In Gran Bretagna, dopo essere stato rieletto premier, nelle consultazioni del 5 maggio 2005, Tony Blair osservò: “La grande cosa delle elezioni, la cosa importante, è che si può andare in giro settimana dopo settimana e parlare con la gente”. Effettivamente “ho ascoltato e ho imparato. Penso di avere un’idea molto chiara di che cosa il popolo britannico, ora, si aspetti da questo governo al suo terzo mandato” (Corriere della Sera, 7 maggio 2005, p. 3).

In Italia, nel corso della campagna elettorale del 1996, Romano Prodi manifestò un’analoga propensione: “Preferisco andare in mezzo alla gente, per capire i veri problemi” (Corriere della Sera, 10 aprile 1996, p. 5) e “Per un anno, con il mio pullman […] ne ho potuto capire e imparare tante di cose […] Sono andato in mezzo alla gente per affrontare i problemi” (Corriere della Sera, 19 aprile 1996, p. 5).

In Francia, rispondendo a una domanda sui cosiddetti “forum partecipativi”, la socialista Ségolène Royal, che era appena divenuta presidente della regione del Poitou-Charentes, spiegò: “A Porto Alegre, in Brasile, funzionano da anni, e in campagna elettorale si sono dimostrati utili anche tra Poitiers e La Rochelle. Invece dei comizi, ho chiesto alla gente di venire a confidarmi lamentele e speranze. Negli ultimi mesi credo di avere parlato con 50 mila persone. Esci da queste riunioni stremata. Ma alla fine conosci il territorio. E vinci le elezioni” (Corriere della Sera, 30 marzo 2004, p. 10).

Il riferimento a “esperienze vissute”, su cui si basa l’acquisizione e il miglioramento della propria empatia, è funzionale all’attuazione di strategie d’immagine. Nei termini della retorica, rientra nello strumento di ordine affettivo dell’ethos, ossia “il carattere che deve assumere l’oratore per accattivarsi l’attenzione e guadagnarsi la fiducia dell’uditorio”. Infatti “quali che siano i suoi argomenti logici, essi non hanno alcun potere senza questa fiducia” (6).

È perfino possibile che da una dolorosa vicenda famigliare, come la malattia, seguita dalla morte, di un congiunto, emerga un’occasione per promuovere la buona reputazione non del singolo, ma di un intero Stato. Succede in un libro, nel quale Enrico Vanzina parla del fratello Carlo: “In un inglese sporcato da un leggero accento yiddish, il professore mi disse: ‘suo fratello è in ottime mani. Conosco il professor Maio. Ogni nostro nuovo protocollo di ricerca viene immediatamente condiviso con lui e con un altro ospedale in Germania. Siena è come New York’. Il professore fece una pausa e aggiunse: ‘Con una sensibile differenza, però. Per le stesse cure che fa a Siena, venendo qui da noi a New York, suo fratello dovrebbe spendere centinaia di migliaia di dollari. In Italia, invece, viene curato gratis. Mi lasci dire che il vostro è un grande Paese’”.

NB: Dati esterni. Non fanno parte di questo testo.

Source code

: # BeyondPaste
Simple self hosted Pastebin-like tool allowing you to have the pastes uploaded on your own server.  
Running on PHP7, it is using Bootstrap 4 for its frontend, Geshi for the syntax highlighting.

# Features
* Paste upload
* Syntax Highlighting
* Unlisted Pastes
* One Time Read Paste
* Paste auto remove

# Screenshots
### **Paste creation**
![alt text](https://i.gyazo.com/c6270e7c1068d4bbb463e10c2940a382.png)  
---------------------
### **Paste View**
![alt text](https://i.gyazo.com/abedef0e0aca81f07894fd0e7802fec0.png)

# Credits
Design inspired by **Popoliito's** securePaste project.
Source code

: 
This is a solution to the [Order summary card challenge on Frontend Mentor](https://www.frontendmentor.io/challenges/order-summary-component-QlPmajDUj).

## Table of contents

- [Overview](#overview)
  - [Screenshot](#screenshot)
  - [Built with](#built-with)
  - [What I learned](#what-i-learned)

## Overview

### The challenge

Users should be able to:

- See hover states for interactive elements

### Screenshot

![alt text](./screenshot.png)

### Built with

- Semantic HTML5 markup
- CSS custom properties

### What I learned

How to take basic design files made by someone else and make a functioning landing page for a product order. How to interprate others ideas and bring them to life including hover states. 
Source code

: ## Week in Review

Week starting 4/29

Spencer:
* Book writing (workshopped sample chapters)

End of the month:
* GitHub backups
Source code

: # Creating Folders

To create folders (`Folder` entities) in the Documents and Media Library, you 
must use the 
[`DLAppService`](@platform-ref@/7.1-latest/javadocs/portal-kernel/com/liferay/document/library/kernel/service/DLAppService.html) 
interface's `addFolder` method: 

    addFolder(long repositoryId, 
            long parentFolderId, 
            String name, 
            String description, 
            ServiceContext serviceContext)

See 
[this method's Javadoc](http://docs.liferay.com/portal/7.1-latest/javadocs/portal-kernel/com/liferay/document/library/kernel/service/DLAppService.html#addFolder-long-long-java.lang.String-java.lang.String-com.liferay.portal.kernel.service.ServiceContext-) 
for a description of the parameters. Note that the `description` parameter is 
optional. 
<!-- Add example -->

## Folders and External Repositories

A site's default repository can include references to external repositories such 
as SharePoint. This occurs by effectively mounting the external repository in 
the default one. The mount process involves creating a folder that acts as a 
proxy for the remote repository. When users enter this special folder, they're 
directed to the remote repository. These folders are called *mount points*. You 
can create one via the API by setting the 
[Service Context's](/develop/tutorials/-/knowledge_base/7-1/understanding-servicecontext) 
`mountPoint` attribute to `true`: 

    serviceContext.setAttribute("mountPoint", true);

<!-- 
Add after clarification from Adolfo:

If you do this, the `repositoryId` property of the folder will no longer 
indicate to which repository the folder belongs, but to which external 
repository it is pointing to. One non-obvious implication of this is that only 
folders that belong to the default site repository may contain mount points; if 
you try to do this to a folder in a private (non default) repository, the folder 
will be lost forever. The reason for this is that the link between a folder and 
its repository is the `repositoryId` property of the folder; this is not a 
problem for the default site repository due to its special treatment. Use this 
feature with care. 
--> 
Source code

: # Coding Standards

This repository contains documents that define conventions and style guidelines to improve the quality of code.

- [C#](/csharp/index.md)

Il famoso sceneggiatore e produttore cinematografico ha commentato: “Le parole di quel medico di New York rimarranno per sempre impresse nella mia memoria. Diciamolo anche noi, ogni tanto, seppure sottovoce: l’Italia è un grande Paese” (7).

Allora nessuno poteva prevedere ciò che sarebbe accaduto qualche tempo dopo. Oggi, se pensiamo ai medici, agli infermieri, ai volontari, a tutti quelli che sono impegnati nella lotta contro il coronavirus, forse non basta sostenerlo sommessamente. Per esternare quanto siamo orgogliosi di loro, lo dovremmo proclamare a voce alta.

Note

(1) Bill Clinton, My Life, Mondadori, 2004, pp. 14 e 446.

(2) Barack Obama, L’audacia della speranza. Il sogno americano per un mondo nuovo, Rizzoli, 2007, p. 81.

(3) Bill Clinton, op. cit. pp. 305, 315, 323, 406-407.

(4) Barack Obama, op. cit., pp. 22-23, 111-112, 199-200.

(5) Bill Clinton, op. cit., p. 323.

(6) Olivier Reboul, Introduzione alla retorica, Il Mulino, 1996, pp. 21 e 69.

(7) Riportato in Corriere della Sera, 11 settembre 2019, p. 21. Il libro di Enrico Vanzina s’intitola Mio fratello Carlo ed è stato pubblicato da HarperCollins.